Cahier critique 31/10/2023

"Incomplete Woman" de Huh Su-young

En pleines révisions pour ses examens, une jeune étudiante craque. Au point d’en perdre littéralement ses membres...

Non sans rappeler le grandiose J’ai perdu mon corps (Jérémie Clapin, 2019), qui a rendu célèbre le voyage insolite d’une main anthropomorphisée, Incomplete Woman s’ouvre innocemment sur ce que l’on croit être une terrible scène de crime, puis instaure avec nonchalance une réalité alternative et métaphorique au sein de laquelle l’unité corporelle n’est plus une condition de survie.

Tandis que les policiers découvrent au sol les jambes et la main gauche d’une étudiante, et que ce démembrement semble accepté par tous comme un symptôme ennuyeusement anodin, sa mère n’a qu’un seul mot en bouche : l’examen qui approche. Une réaction étonnante, très vite explicitée et incarnée par les notes maladroites de la main restante qui nous ramène aux origines de cette scission.

Alors que l’on assiste à un savoureux dialogue interne entre les organes qui se disputent les torts dans l’échec des révisions au son d’une petite mélodie intérieure, on voit la tête se désolidariser de ses acolytes, agacée par leurs plaintes (fatigue, faim, léthargie), bientôt imitée par le buste et la main droite (celle qui rédige habituellement, on suppose). Il faut saluer la qualité des esquisses et la variété de mouvement dans cette personnification des diverses parties du corps, tantôt témoins, tantôt actrices, rendues si expressives qu’au fil du récit se développe à leur égard une forme d’empathie.

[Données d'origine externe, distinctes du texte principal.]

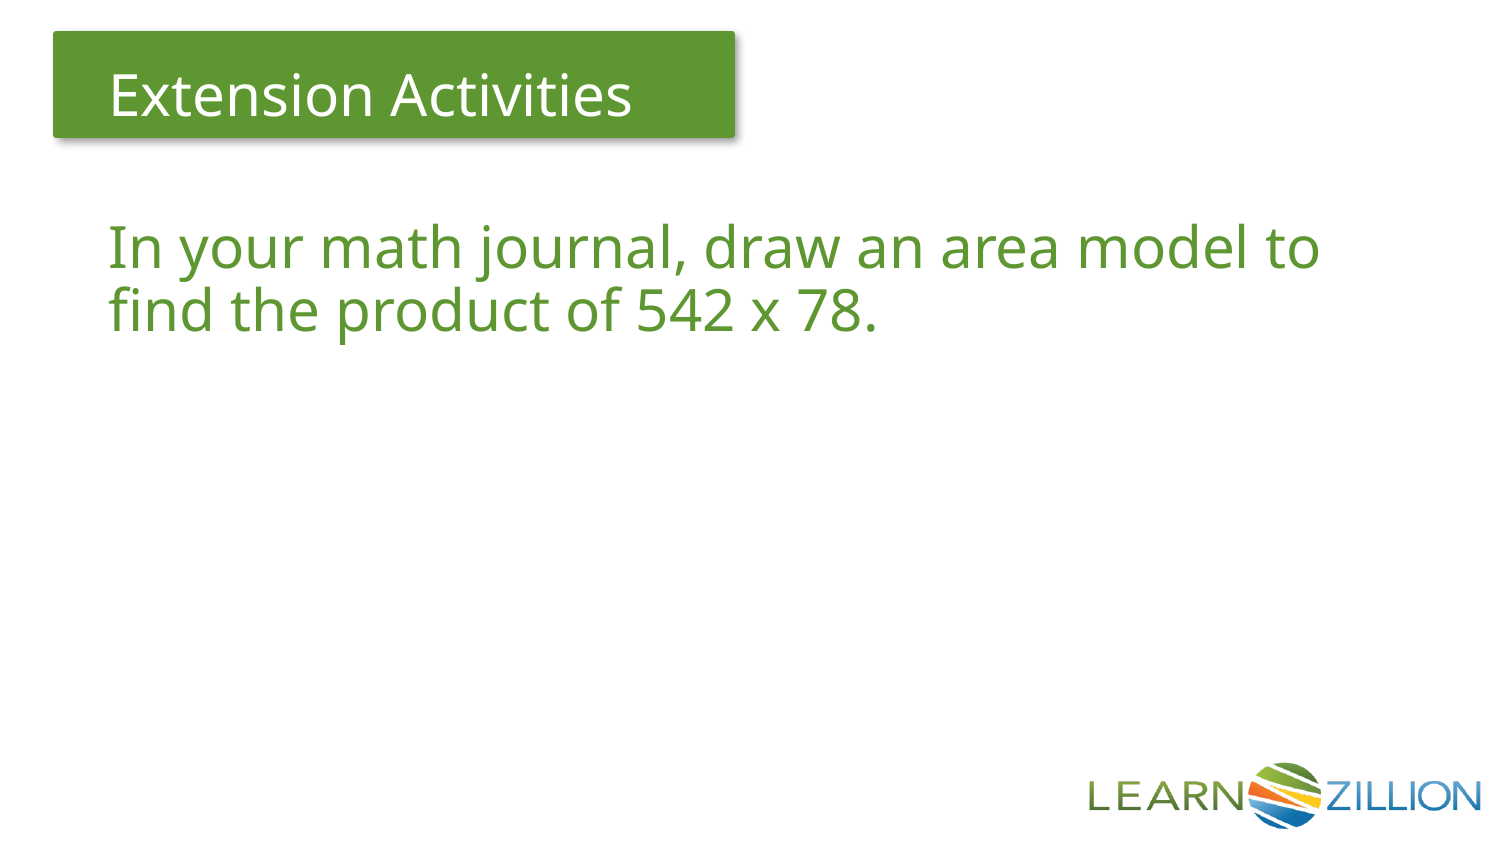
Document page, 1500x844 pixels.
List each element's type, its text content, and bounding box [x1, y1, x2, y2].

Sur le chemin du “bas”, lancé à la recherche de ses parties manquantes, germent en filigrane d’autres pistes de réflexion sur les victimes de ce même symptôme, et ce qui ne semblait être au départ que l’incarnation des contradictions entre corps intellectuel et corps physique face à l’état éprouvant qu’imposent routine de travail, délais et impératifs, prend une tout autre dimension. La rencontre avec les pieds d’un vagabond, qui conseillent de vite se rassembler pour ne pas finir dans la rue, s’impose comme la fatalité du découragement, induite comme vecteur d’exclusion. Peu après, une femme tente de le kidnapper pour remplacer les jambes de son fils, lui aussi démembré. La scène prend une tournure tragique lorsque cette mère laisse échapper au sol l’unique tête de son protégé, un geste malheureux qui rappelle le soutien maladroit de proches désespérés.

Ces notes d’humour noir disséminées dans une animation aux couleurs printanières n’ont finalement rien de grotesque ni de morbide et servent une représentation insolite de la condition humaine. Le final, cependant, demeure ambigu. Alors que l’on s’attend à une résolution de ce conflit, les fragments du corps se réunissent devant la salle d’examen, le temps du constat de toute leur impuissance, pour aussitôt à son terme se scinder à nouveau. L’expression “se reconstruire” prend ici tout son sens. Avec ce titre polysémique, la réalisatrice Huh Su-young semble explorer des revers multiples de la psychologie : comment rationaliser cette dislocation ? Doit-on y voir le rapport à l’auto-culpabilisation et la notion de vivre en paix avec les besoins de son corps ? Une réflexion sur la désillusion, la dépression, la peur de l’échec et le sentiment d’incompétence ? Ou bien la conséquence de la pression sociale subie et son rapport à la santé mentale ? Tant d’énigmes et d’interprétations font le charme de cette fin mystérieuse qui interroge la dualité corps-esprit, ses dissonances et ses relations de connivence.

Marie Labalette

Corée du Sud, 2020, 10 minutes.
Réalisation, scénario et montage : Huh Su-young. Animation : Huh Su-young, Jang Hee-sik, Yeo Eun-a et Kim Ji-hyeon. Son : MixCamp. Voix : Kim Hari, Lee Seong-gyeong, Ha Ji-ung et Jang Hee-sik. Production : Huh Su-young.